The recent figures compiled from National Bureau of Statistics (NBS) shows that Nigeria’s property sector was among the least attractive sectors as it was only able to attract N710.2 billion in the third quarter of 2018 as against the N744.56 billion and N784.2 billion it got in Q2 and Q1 in 2018 respectively.

Way forward

Nigeria is yet to realize its real estate sector’s potential, considering it was only able to contribute 6.50 percent to the country’s GDP in Q3 2018 as against its 6.83 percent it contributed in the second quarter of last year, and the 5.63 percent contribution it reported in the preceding quarter.

Whereas in South Africa, the region’s most industrialised and second largest economy after Nigeria, its real estate sector contributes about 30 percent to GDP, and in the UK, the property industry contributes about 70 percent.

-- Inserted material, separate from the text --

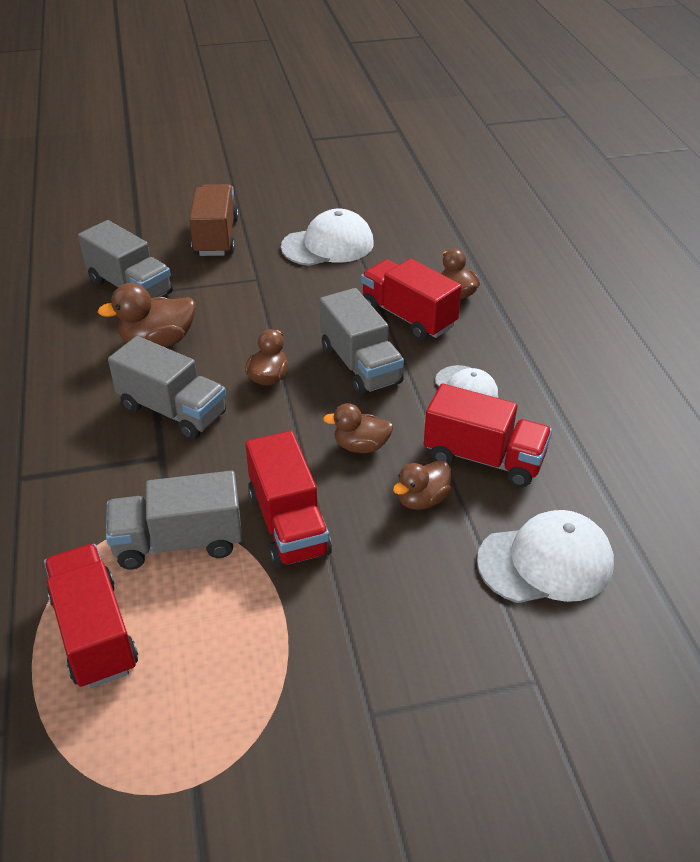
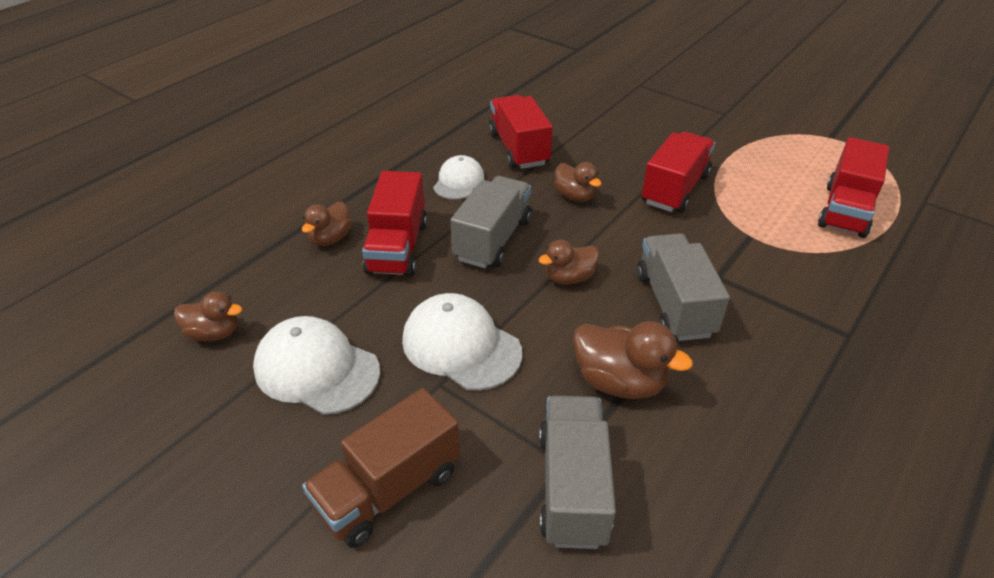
camera: 130 degrees left, 0 degrees up
(179, 542) = (754, 220): grey truck -> none
(422, 499) = (584, 154): brown duck -> brown duck (214, 333)
(545, 562) = (568, 104): white cap -> white cap (461, 346)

Solving the sector challenges as compiled from industry experts will entail collaboration between the private and public sector, with the government creating an enabling environment in terms of policies, legal, economic and investment of long term capital in the industry.

Meanwhile, in solving the data and information challenge which experts say could attract more foreign investors into the sector, the Real Estate Developers’ Association of Nigeria (REDAN) in collaboration with the Central Bank of Nigeria, the Federal Ministry of Power, Works and Housing, and other stakeholders established the National Real Estate Data Collation and Management Programme (NRE-DCMP) in February 2018, to make available data about the sector.

For example, the often quoted 17 million housing deficit has remained unchanged for over a decade despite the fact that the average population growth rate of the country stands at about 3 percent per annum. The place to start, for Nigeria, will be to first get its data right.